Torço que essa menina, que tem paralisia cerebral, não seja vista como mais um "exemplo de superação"
ACOMPANHO, FAZ alguns anos, a insistência gloriosa de uma menina com paralisia cerebral, comumente e erroneamente associada à deficiência intelectual, para ter o mesmo ar e os mesmos direitos que as crianças de sua idade que são certinhas.
Sofia tem equilíbrio afetado, os olhinhos ligeiramente descompassados, é toda tortinha e ostenta um sorriso conquistador. É cadeirantinha, sabida e atrevida, uma vez que é firme no propósito de mostrar que pode, que deve e que vai seguir adiante, mesmo com tanta gente desumana na chamada humanidade.
Com sete anos, a menina não foge a nenhuma empreitada, mesmo aquelas dignas de pedreiro de obras públicas -que nunca terminam. Parece que ela quer deixar muito claro ao mundo que o papel dela está sendo feito.
Insistiu ferozmente em viver, quando os diagnósticos só apontavam a ela o caminho do país dos "pés juntos". Insistiu em estudar, mesmo tendo batidas na cara portas de escolas que alegavam não saber tratar "diferenças".
Sofia foi impedida de brincar no parque porque "para ela era arriscado", não conseguiu academia de balé para saltitar, à sua maneira, porque "mal-acabadinhas" não bailam, não pôde fazer festa de aniversário porque não encontrou bufê que acolhia cadeirantinhos.
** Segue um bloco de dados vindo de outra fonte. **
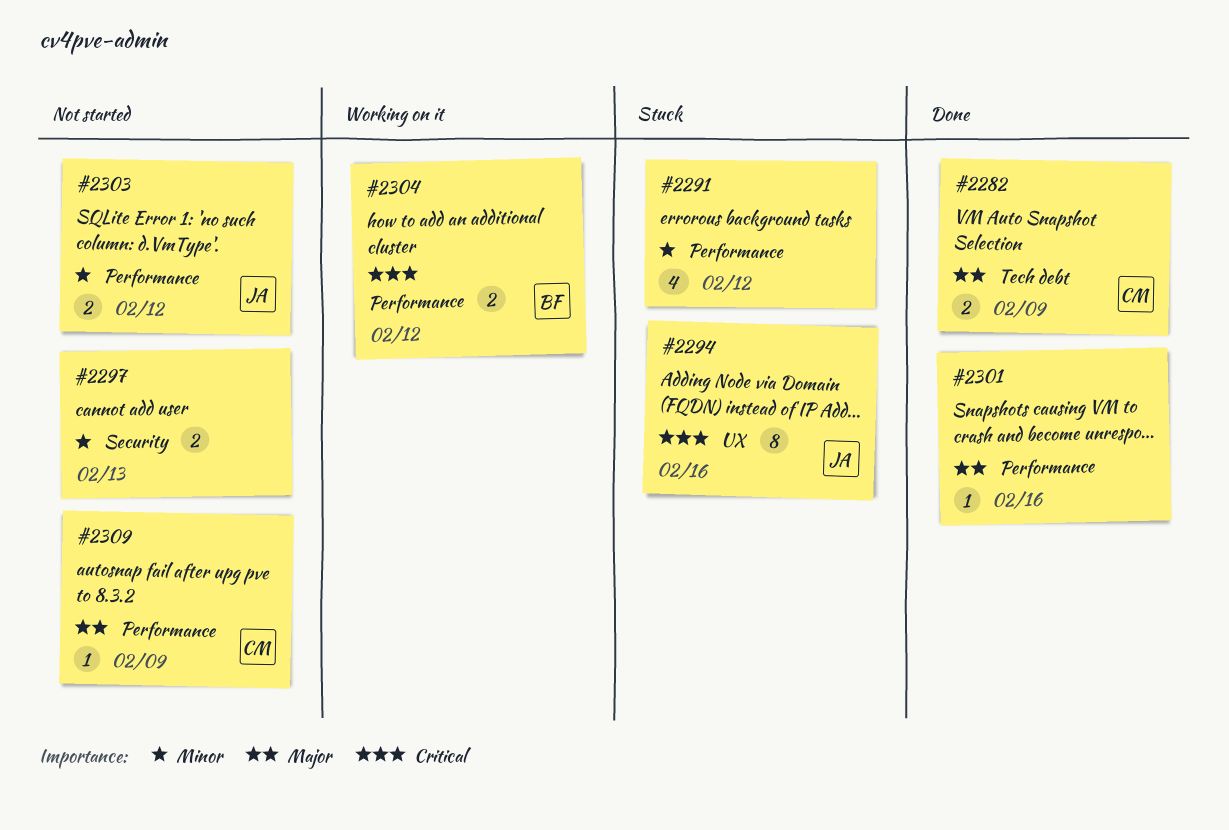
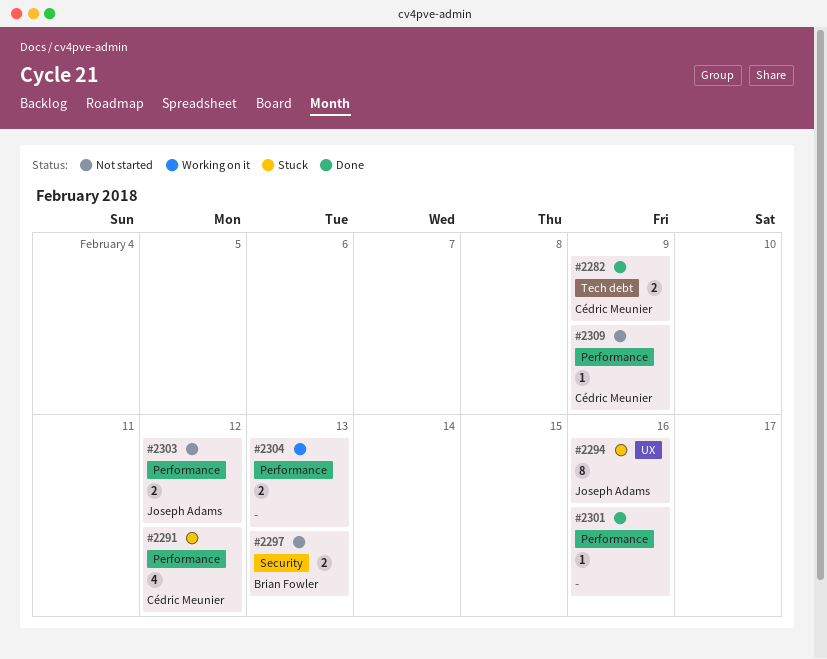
#2291, owner: none -> Cédric Meunier
#2297, owner: none -> Brian Fowler
#2304, owner: Brian Fowler -> none
#2304, due: Feb 12 -> Feb 13

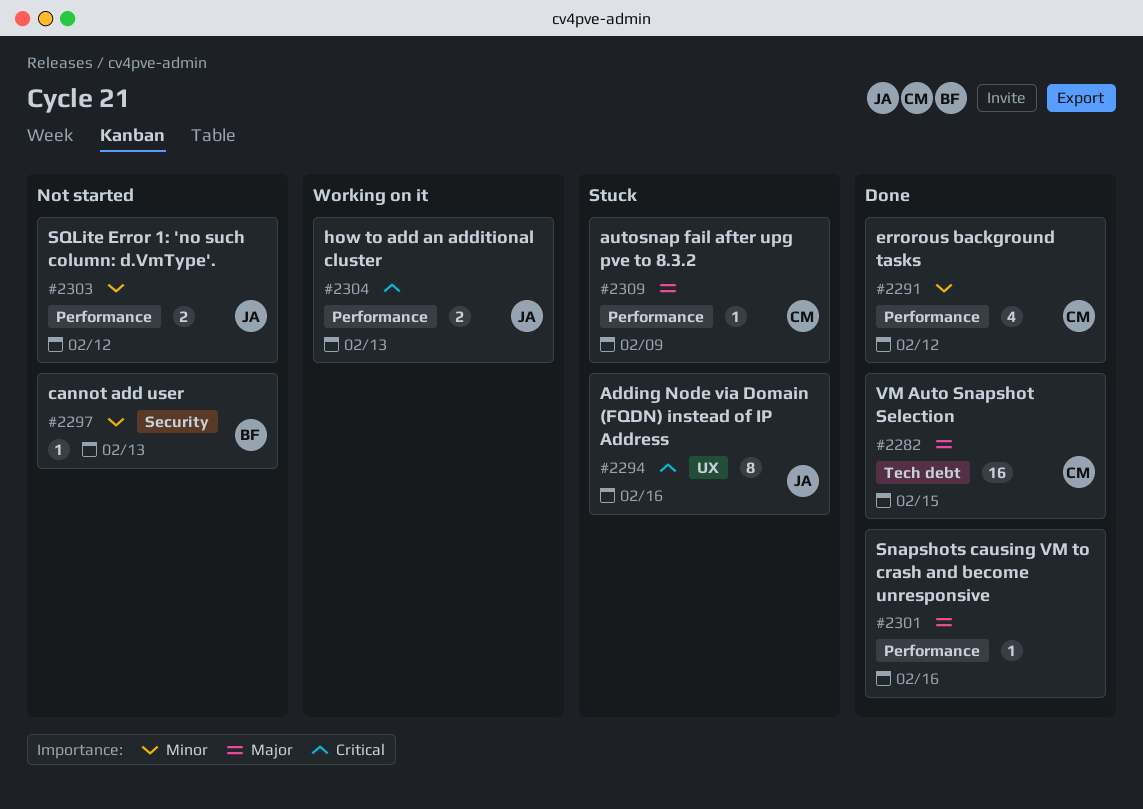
#2282, estimate: 2 -> 16
#2282, due: Feb 9 -> Feb 15
#2291, status: Stuck -> Done
#2297, estimate: 2 -> 1
#2304, owner: none -> Joseph Adams
#2309, status: Not started -> Stuck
Por fim, há uns 15 dias, a "tia da van", que, paga pelo poder público recolhe diariamente a pequena e outras crianças para irem ao colégio, alegou que não tinha a "obrigação" de carregar a cadeira de rodas (que pesa como uma pena). A menina e a mãe que se virassem.
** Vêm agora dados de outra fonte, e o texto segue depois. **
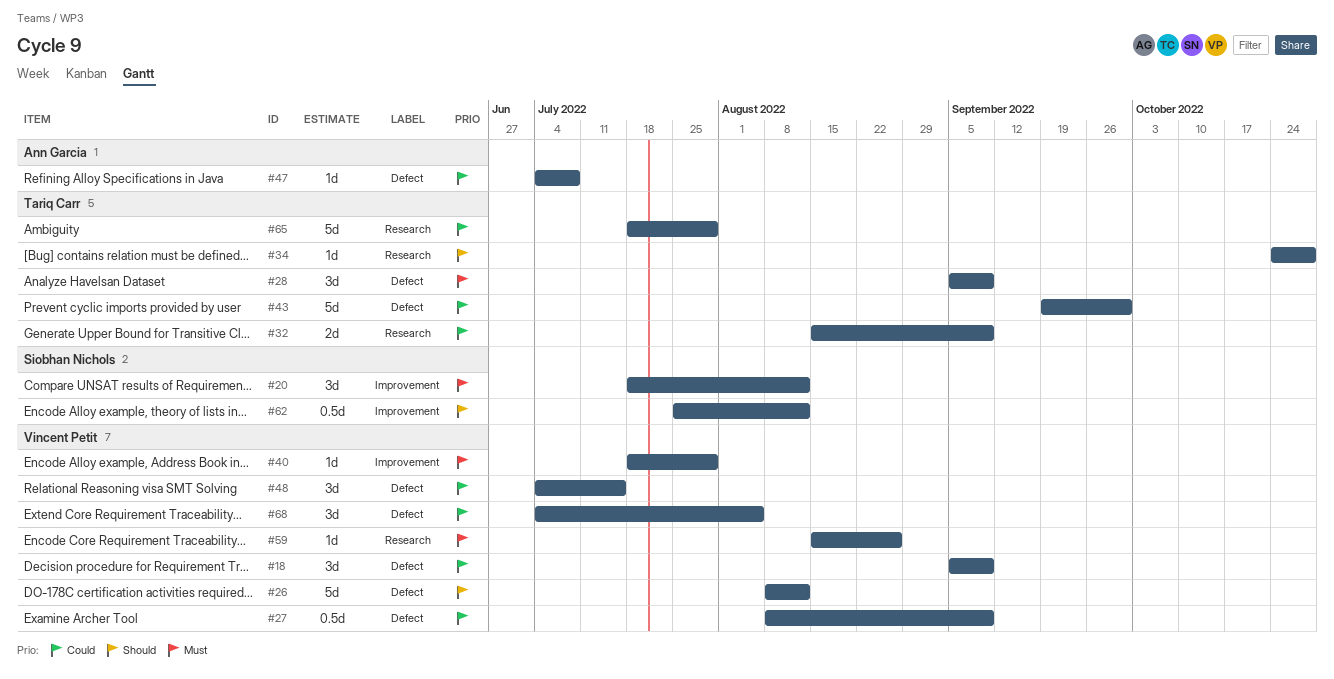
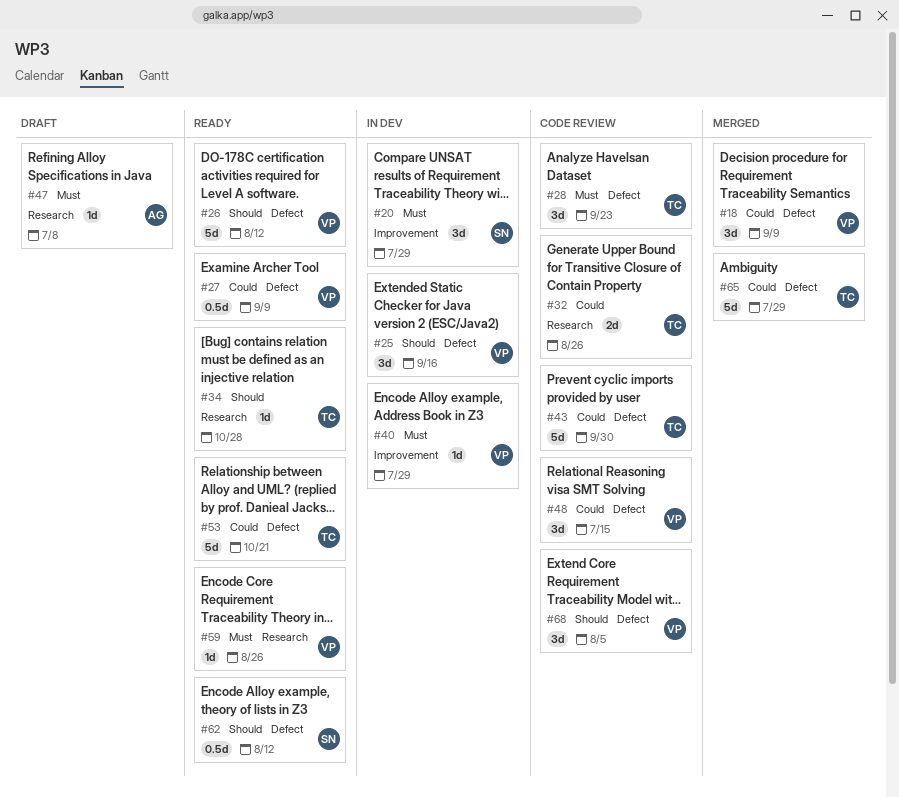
#20, due: Aug 12 -> Jul 29
#25: none -> present
#28, due: Sep 9 -> Sep 23
#32, due: Sep 9 -> Aug 26
#47, priority: Could -> Must
#47, label: Defect -> Research
#53: none -> present
#62, label: Improvement -> Defect
#65, label: Research -> Defect
#68, priority: Could -> Should

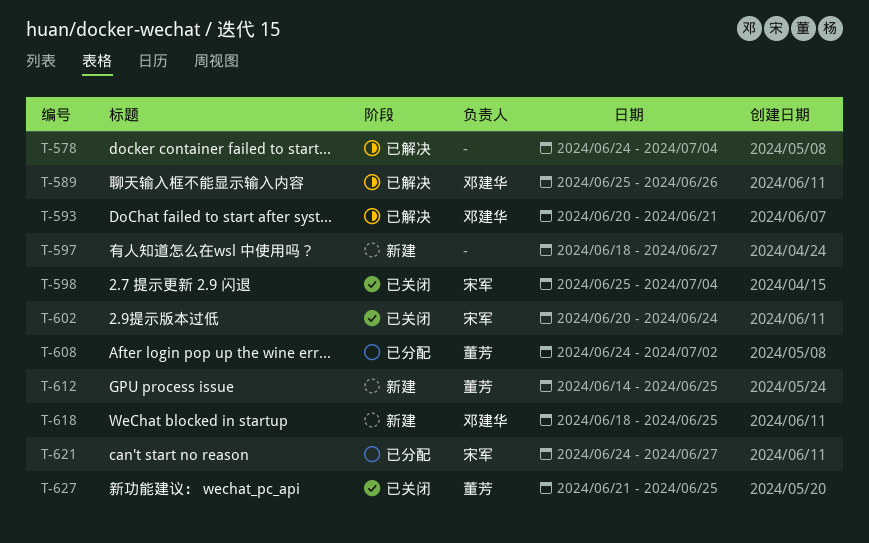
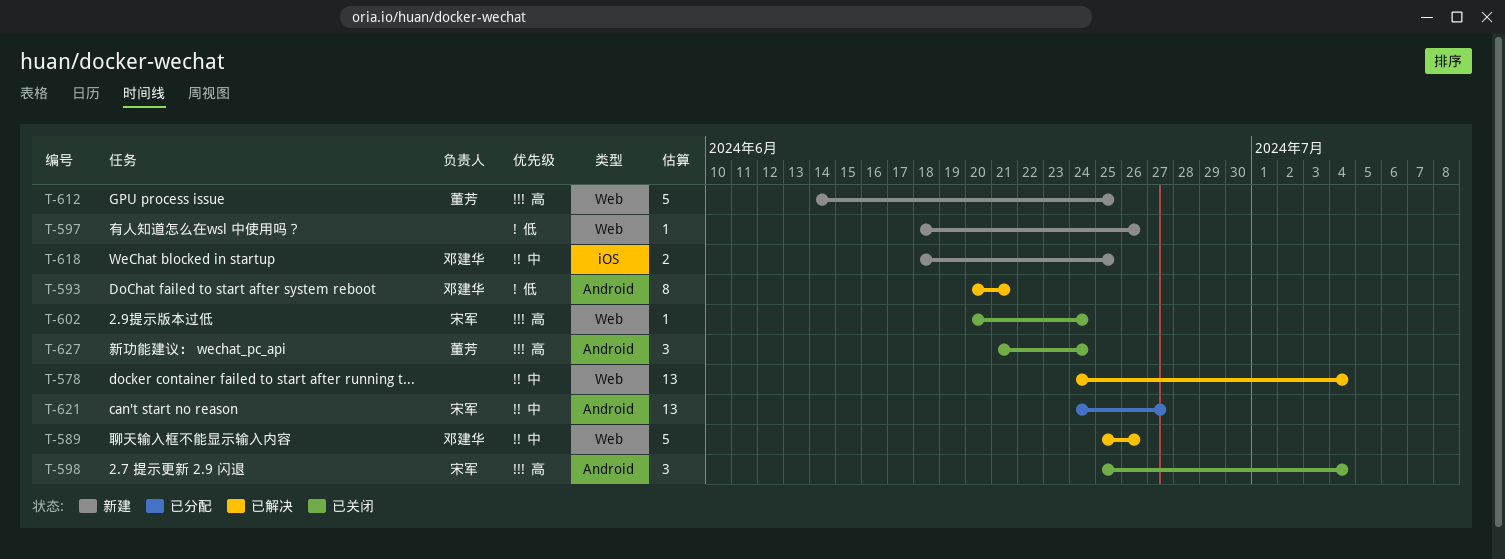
T-597, due: Jun 27 -> Jun 26
T-608: present -> none
T-627, due: Jun 25 -> Jun 24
Em tão pouco tempo de vida, a menina já enfrentou mais desafios para seguir adiante que herói de jogo de videogame japonês. Da junção disso tudo, nasce em mim um musgo do rótulo assistencialista e hipócrita "criança especial" que alguns querem cunhar nos miúdos com deficiência.
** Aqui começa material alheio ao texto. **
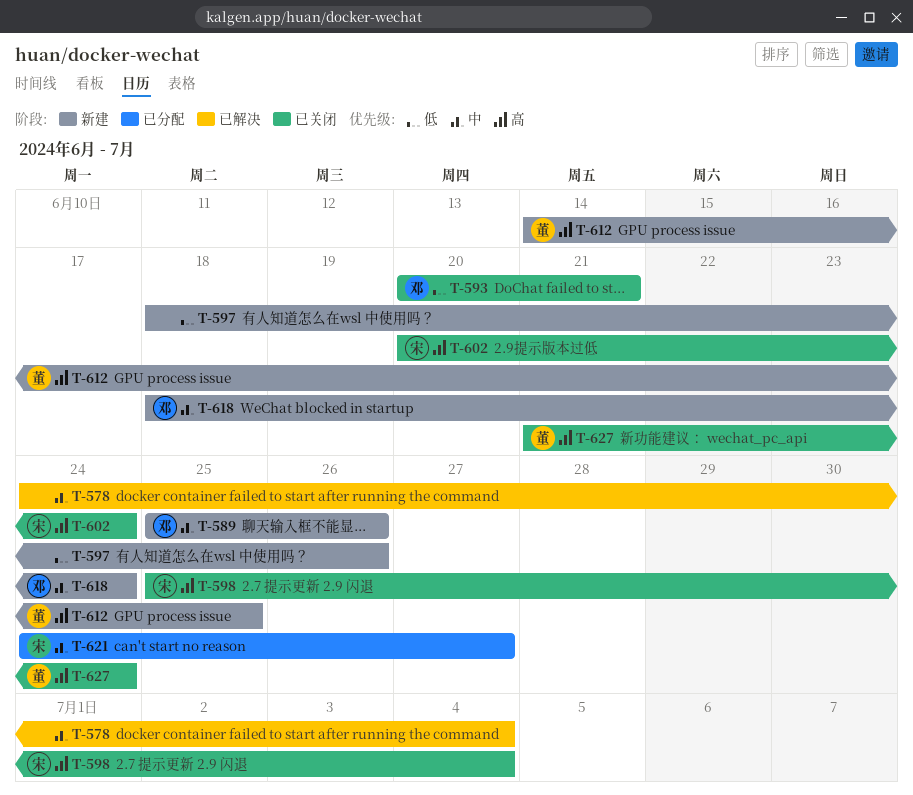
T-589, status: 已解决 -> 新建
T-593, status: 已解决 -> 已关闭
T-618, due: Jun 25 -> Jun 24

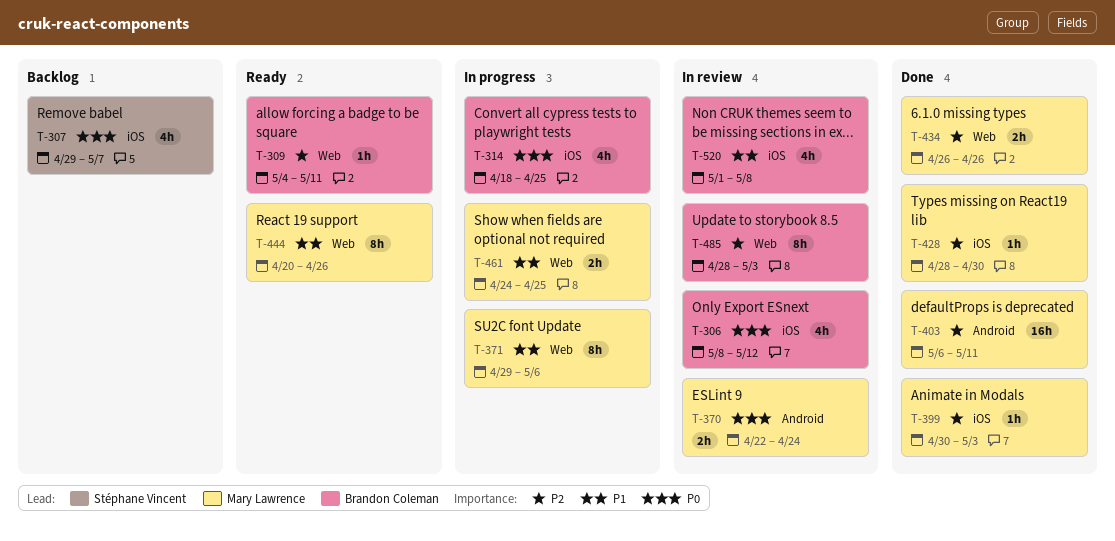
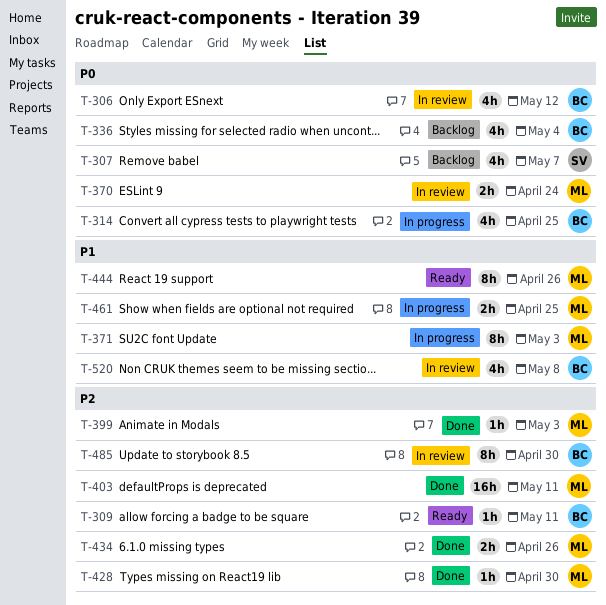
T-336: none -> present
T-371, due: May 6 -> May 3
T-485, due: May 3 -> Apr 30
Caso Sofia fosse mesmo especial, a ela estenderiam os tapetes vermelhos em vez de puxá-los, a ela dariam a mesa escolar com melhor visão da professora em vez de negá-la, a ela seria reservada a poltrona da van mais confortável e jamais colocariam obstáculos para garantir a ela acesso.
Causa em mim um desconforto imaginar o momento em que a pequena, igual à sua homônima do best-seller de Jostein Gaarder, irá começar a pensar sobre "quem somos", para "onde vamos" e outras filosofadas relativas à raça humana.
Será que ela conseguirá crer que há muita seriedade nas atitudes políticas que visam à igualdade? Sofia vai botar fé em que o homem é sempre pela construção de uma melhor realidade conjunta, e não um poço de individualidade? A menina vai nutrir em si o amor pelo outro e entender a validade profunda do conceito de cidadania?
Sou convicto de que Sofia será, no futuro, o que bem entender: cientista, médica ou astronauta. Torço, porém, para que ela não seja vista como mais um "exemplo de superação" que teve de passar pelo buraco de uma agulha para conseguir costurar a própria vida.
Torço para que, no futuro, Sofia seja uma pessoa que tenha tido condições dignas de seguir adiante com seus anseios e sonhos viabilizados por uma sociedade que entende, respeita e dá a todos condições para que tenham o mundo que quiserem.